En el aspecto moral hay muchos problemas agravados por la pérdida de la fidelidad a los principios. Por ejemplo, cuando un hijo divorciado establece una nueva unión y los padres no quieren asistir a la ceremonia porque saben que aquello no tiene consistencia y no van a avalar una simulación. Por esa decisión, sufren las críticas de todos, pues los acusan de rígidos e incomprensivos. Otras veces sí asisten, pero entonces la legítima esposa indirectamente queda humillada y a la nueva se le da el lugar de la legítima que tal vez se mantiene fiel a su condición. El peor escenario es cuando él establece una nueva alianza y ella también.

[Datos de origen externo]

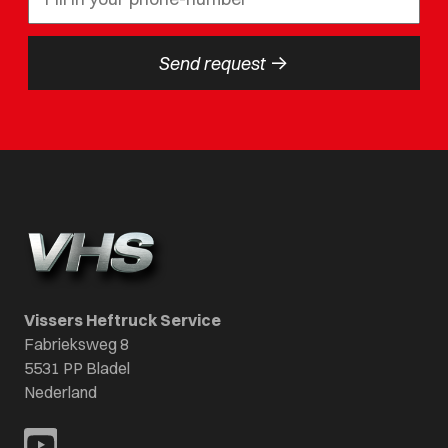
->
Send request
Vissers Heftruck Service
Fabrieksweg 8
5531 PP Bladel
Nederland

Los problemas sociales son múltiples: mal ejemplo, justificación de lo incorrecto con la pérdida paulatina del sentido del bien o del mal, resentimientos por la imposibilidad de cumplir las obligaciones, desorientación e inseguridad por el descuido de los hijos, y un largo etcétera.

Conviene reflexionar en lo que expresa un hijo de divorciados a un legislador: «le estoy agradecido porque con el divorcio-exprés, mis padres se han podido divorciar más fácilmente. Ahora paso la semana con mamá y los fines de semana los voy alternando entre ella y papá. Cada uno critica al otro, lo cual ¿es muy agradable?

«A veces discuten por teléfono para ver con quién me toca estar el fin de semana siguiente. Mamá necesita ir al psiquiatra, se la nota un poco descompensada, lo cual es un placer porque hago con ella lo que quiero.

«Yo me siento entre los dos como un objeto de discusión, pero no querido. Me cuesta estudiar y lo hago pocas veces porque siempre me ronda un no sé qué de que en la familia somos todos unos desgraciados» (Carles Clavell).

Sería deseable que socialmente nos decidiéramos a valorar la fidelidad, la congruencia y, en casos especiales, la fortaleza para convivir con el dolor, pero todo ello sazonado con la tranquilidad de la conciencia que reconoce el bien y lo defiende con su vida.

En todos los casos, es importante distinguir el hecho de la infidelidad, de la condición de persona de los infieles a quienes siempre se les ha de brindar el respeto y la ayuda que necesitan, dadas las anomalías que sufren como efecto de las cicatrices dolorosas que nunca les abandonarán. Pero el trato afectuoso que se les brinde no elimina ni neutraliza la irregularidad de las consecuencias del divorcio.